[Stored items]
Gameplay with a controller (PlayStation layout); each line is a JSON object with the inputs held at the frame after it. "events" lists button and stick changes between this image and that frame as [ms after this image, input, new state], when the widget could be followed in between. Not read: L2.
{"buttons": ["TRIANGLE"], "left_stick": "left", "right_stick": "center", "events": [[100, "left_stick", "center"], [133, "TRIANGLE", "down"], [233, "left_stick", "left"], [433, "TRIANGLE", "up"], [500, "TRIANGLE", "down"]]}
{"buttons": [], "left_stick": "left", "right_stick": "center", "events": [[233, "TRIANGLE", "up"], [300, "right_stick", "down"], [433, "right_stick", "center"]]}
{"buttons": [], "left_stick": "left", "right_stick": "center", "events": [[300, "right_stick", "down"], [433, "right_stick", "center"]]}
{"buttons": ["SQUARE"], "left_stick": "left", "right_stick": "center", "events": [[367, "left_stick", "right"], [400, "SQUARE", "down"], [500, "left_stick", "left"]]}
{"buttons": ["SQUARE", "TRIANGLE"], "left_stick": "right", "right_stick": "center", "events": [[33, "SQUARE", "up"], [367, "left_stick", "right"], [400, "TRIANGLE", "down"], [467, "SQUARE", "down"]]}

--- THE TASK ---
Each record above is to be reproduced verbatim.

--- OUTPUT BELOW ---
Gameplay with a controller (PlayStation layout); each line is a JSON object with the inputs held at the frame after it. "events" lists button and stick changes between this image and that frame as [ms after this image, input, new state], when the widget could be followed in between. Not read: L2.
{"buttons": ["TRIANGLE"], "left_stick": "left", "right_stick": "center", "events": [[100, "left_stick", "center"], [133, "TRIANGLE", "down"], [233, "left_stick", "left"], [433, "TRIANGLE", "up"], [500, "TRIANGLE", "down"]]}
{"buttons": [], "left_stick": "left", "right_stick": "center", "events": [[233, "TRIANGLE", "up"], [300, "right_stick", "down"], [433, "right_stick", "center"]]}
{"buttons": [], "left_stick": "left", "right_stick": "center", "events": [[300, "right_stick", "down"], [433, "right_stick", "center"]]}
{"buttons": ["SQUARE"], "left_stick": "left", "right_stick": "center", "events": [[367, "left_stick", "right"], [400, "SQUARE", "down"], [500, "left_stick", "left"]]}
{"buttons": ["SQUARE", "TRIANGLE"], "left_stick": "right", "right_stick": "center", "events": [[33, "SQUARE", "up"], [367, "left_stick", "right"], [400, "TRIANGLE", "down"], [467, "SQUARE", "down"]]}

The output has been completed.